* _Work item_
Each entry below should be retyped exactly as given.

--- START ---

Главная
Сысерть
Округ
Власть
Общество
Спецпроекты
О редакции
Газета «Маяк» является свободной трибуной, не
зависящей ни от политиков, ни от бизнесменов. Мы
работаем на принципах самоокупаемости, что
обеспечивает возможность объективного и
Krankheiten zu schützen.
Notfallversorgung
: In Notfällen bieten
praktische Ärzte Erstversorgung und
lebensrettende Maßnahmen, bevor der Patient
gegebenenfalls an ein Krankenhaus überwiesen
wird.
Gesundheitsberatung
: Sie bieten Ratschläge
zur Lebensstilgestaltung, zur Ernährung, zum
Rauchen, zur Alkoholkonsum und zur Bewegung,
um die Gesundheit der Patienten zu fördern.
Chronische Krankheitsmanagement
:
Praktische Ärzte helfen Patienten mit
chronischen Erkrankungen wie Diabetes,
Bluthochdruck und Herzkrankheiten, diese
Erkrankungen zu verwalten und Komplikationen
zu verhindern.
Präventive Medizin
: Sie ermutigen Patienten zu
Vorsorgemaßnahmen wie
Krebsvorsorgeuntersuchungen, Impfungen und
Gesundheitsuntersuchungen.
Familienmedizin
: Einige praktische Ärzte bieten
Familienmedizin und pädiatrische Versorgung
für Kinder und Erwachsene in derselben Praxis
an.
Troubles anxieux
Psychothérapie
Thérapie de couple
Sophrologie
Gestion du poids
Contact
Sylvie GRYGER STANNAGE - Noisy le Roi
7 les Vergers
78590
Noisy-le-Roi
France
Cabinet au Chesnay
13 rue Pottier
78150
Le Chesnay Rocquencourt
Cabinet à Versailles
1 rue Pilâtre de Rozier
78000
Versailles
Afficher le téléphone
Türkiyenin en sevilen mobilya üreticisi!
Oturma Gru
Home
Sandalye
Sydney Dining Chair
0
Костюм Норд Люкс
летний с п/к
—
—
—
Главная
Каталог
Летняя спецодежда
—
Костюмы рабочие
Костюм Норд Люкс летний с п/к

--- END ---

* _Response area_
Главная
Сысерть
Округ
Власть
Общество
Спецпроекты
О редакции
Газета «Маяк» является свободной трибуной, не
зависящей ни от политиков, ни от бизнесменов. Мы
работаем на принципах самоокупаемости, что
обеспечивает возможность объективного и
Krankheiten zu schützen.
Notfallversorgung
: In Notfällen bieten
praktische Ärzte Erstversorgung und
lebensrettende Maßnahmen, bevor der Patient
gegebenenfalls an ein Krankenhaus überwiesen
wird.
Gesundheitsberatung
: Sie bieten Ratschläge
zur Lebensstilgestaltung, zur Ernährung, zum
Rauchen, zur Alkoholkonsum und zur Bewegung,
um die Gesundheit der Patienten zu fördern.
Chronische Krankheitsmanagement
:
Praktische Ärzte helfen Patienten mit
chronischen Erkrankungen wie Diabetes,
Bluthochdruck und Herzkrankheiten, diese
Erkrankungen zu verwalten und Komplikationen
zu verhindern.
Präventive Medizin
: Sie ermutigen Patienten zu
Vorsorgemaßnahmen wie
Krebsvorsorgeuntersuchungen, Impfungen und
Gesundheitsuntersuchungen.
Familienmedizin
: Einige praktische Ärzte bieten
Familienmedizin und pädiatrische Versorgung
für Kinder und Erwachsene in derselben Praxis
an.
Troubles anxieux
Psychothérapie
Thérapie de couple
Sophrologie
Gestion du poids
Contact
Sylvie GRYGER STANNAGE - Noisy le Roi
7 les Vergers
78590
Noisy-le-Roi
France
Cabinet au Chesnay
13 rue Pottier
78150
Le Chesnay Rocquencourt
Cabinet à Versailles
1 rue Pilâtre de Rozier
78000
Versailles
Afficher le téléphone
Türkiyenin en sevilen mobilya üreticisi!
Oturma Gru
Home
Sandalye
Sydney Dining Chair
0
Костюм Норд Люкс
летний с п/к
—
—
—
Главная
Каталог
Летняя спецодежда
—
Костюмы рабочие
Костюм Норд Люкс летний с п/к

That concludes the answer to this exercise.